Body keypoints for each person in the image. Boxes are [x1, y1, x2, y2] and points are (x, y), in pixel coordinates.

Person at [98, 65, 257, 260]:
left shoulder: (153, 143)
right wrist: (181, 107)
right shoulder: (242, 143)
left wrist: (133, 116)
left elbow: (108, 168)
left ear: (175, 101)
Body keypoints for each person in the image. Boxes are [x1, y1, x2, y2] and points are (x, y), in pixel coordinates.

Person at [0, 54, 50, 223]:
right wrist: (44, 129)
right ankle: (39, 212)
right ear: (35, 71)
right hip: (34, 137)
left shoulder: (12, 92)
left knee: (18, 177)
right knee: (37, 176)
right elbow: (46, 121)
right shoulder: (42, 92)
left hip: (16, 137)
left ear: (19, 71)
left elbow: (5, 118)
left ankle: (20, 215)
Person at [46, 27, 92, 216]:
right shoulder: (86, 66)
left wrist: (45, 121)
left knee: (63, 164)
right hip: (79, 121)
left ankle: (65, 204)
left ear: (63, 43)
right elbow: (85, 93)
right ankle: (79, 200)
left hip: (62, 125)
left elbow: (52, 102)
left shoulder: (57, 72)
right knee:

▶ **What the exercise asks**:
Give back every line above, unchanged.

▶ **Output of the exercise**:
Body keypoints for each person in the image. Boxes are [x1, y1, x2, y2] and points are (x, y), in pixel coordinates.

Person at [98, 65, 257, 260]:
left shoulder: (153, 143)
right wrist: (181, 107)
right shoulder: (242, 143)
left wrist: (133, 116)
left elbow: (108, 168)
left ear: (175, 101)
Body keypoints for each person in the image. Boxes are [x1, y1, x2, y2] and points are (x, y), in pixel coordinates.

Person at [0, 54, 50, 223]:
right wrist: (44, 129)
right ankle: (39, 212)
right ear: (35, 71)
right hip: (34, 137)
left shoulder: (12, 92)
left knee: (18, 177)
right knee: (37, 176)
right elbow: (46, 121)
right shoulder: (42, 92)
left hip: (16, 137)
left ear: (19, 71)
left elbow: (5, 118)
left ankle: (20, 215)
Person at [46, 27, 92, 216]:
right shoulder: (86, 66)
left wrist: (45, 121)
left knee: (63, 164)
right hip: (79, 121)
left ankle: (65, 204)
left ear: (63, 43)
right elbow: (85, 93)
right ankle: (79, 200)
left hip: (62, 125)
left elbow: (52, 102)
left shoulder: (57, 72)
right knee:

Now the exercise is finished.